▶ **What you are asked to do**
Count every line below that contains "skeleton", then state the total with no other output.

============================================================

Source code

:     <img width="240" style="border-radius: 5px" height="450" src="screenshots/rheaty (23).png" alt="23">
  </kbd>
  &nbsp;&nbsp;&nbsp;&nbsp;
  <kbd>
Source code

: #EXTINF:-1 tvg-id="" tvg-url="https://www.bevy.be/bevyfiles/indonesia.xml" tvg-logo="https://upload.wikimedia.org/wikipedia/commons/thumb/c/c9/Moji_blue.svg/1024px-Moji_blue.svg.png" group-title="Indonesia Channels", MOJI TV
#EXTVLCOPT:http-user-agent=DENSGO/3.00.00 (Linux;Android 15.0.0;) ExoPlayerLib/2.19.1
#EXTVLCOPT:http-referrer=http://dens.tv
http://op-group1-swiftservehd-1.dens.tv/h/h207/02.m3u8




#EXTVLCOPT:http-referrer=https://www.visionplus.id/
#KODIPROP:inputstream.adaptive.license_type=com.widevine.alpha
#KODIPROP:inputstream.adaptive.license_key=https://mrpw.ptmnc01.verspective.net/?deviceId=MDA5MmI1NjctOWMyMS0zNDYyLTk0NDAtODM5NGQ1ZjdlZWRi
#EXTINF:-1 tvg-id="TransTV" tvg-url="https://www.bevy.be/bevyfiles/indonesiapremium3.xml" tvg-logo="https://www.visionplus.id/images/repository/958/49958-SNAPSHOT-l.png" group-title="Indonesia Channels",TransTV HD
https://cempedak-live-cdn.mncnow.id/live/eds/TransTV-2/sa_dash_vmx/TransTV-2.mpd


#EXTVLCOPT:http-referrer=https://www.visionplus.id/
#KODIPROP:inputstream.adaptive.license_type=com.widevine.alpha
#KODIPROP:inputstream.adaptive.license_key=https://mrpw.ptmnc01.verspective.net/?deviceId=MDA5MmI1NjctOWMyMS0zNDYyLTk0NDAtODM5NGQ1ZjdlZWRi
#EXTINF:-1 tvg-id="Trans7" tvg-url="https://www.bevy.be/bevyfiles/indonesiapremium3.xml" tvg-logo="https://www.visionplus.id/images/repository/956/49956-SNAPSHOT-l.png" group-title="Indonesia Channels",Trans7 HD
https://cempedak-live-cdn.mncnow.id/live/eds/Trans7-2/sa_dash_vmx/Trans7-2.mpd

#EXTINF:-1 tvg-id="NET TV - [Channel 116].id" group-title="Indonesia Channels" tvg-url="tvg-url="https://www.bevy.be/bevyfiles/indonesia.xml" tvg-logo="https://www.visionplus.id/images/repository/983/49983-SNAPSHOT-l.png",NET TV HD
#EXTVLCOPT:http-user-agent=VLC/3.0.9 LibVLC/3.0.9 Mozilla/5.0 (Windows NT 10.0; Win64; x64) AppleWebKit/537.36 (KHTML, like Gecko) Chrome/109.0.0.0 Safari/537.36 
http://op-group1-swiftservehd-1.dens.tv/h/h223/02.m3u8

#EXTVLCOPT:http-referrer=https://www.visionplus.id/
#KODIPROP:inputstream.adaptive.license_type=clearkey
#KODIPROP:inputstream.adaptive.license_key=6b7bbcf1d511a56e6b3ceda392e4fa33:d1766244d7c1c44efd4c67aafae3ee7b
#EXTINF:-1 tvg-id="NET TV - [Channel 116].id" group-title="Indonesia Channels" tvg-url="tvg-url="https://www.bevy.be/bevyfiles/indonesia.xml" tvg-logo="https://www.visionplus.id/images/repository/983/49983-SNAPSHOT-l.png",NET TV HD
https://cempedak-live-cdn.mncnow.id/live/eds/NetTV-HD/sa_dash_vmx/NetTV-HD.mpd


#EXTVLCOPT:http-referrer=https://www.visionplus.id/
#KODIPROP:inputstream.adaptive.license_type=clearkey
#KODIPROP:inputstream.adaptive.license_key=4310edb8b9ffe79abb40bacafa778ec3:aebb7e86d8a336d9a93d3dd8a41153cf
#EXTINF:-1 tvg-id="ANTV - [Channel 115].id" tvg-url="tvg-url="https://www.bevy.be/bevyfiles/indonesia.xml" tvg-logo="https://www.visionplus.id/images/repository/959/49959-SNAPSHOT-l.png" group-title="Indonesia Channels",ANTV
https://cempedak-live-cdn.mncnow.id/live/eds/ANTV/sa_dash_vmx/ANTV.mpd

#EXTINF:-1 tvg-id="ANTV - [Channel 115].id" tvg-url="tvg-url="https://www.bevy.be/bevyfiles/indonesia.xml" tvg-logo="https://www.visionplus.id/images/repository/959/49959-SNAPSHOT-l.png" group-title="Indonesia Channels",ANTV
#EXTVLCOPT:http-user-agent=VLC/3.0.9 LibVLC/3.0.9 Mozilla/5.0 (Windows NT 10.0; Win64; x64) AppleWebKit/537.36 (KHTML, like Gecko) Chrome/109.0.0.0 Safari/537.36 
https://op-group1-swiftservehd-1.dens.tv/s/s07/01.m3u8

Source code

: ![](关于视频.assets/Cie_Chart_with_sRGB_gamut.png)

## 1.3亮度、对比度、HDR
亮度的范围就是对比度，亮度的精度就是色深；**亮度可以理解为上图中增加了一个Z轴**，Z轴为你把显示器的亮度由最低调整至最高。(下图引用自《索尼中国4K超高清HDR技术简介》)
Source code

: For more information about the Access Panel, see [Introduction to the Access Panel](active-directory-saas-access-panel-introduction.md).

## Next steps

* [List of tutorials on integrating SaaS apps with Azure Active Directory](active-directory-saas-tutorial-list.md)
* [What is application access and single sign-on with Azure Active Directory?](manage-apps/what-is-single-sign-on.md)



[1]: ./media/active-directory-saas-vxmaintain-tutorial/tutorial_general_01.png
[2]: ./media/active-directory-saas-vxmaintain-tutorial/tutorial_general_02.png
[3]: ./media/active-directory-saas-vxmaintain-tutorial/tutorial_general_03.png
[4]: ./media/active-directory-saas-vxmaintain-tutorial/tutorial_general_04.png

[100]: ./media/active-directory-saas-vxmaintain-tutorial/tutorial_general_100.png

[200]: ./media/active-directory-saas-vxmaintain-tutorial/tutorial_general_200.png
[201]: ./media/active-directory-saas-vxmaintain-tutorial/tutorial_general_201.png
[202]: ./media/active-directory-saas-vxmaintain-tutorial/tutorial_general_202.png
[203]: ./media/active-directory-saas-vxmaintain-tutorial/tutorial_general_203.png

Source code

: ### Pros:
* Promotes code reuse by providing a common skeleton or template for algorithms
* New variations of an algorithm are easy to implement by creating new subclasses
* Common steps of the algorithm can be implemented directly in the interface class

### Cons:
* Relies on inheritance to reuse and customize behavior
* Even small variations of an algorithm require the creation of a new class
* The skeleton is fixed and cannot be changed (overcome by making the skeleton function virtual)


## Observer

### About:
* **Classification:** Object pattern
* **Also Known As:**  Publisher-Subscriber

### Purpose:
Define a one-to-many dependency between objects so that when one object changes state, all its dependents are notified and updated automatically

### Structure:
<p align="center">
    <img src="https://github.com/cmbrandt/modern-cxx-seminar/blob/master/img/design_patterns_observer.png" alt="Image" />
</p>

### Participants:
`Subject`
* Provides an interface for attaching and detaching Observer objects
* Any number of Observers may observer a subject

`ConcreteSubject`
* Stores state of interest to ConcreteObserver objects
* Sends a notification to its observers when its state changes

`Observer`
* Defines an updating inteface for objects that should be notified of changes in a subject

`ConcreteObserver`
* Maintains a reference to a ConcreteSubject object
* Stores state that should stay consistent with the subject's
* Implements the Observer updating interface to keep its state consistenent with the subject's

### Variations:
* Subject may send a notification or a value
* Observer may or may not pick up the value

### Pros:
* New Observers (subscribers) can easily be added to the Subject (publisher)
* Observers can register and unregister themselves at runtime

============================================================

▶ **The completed task**
2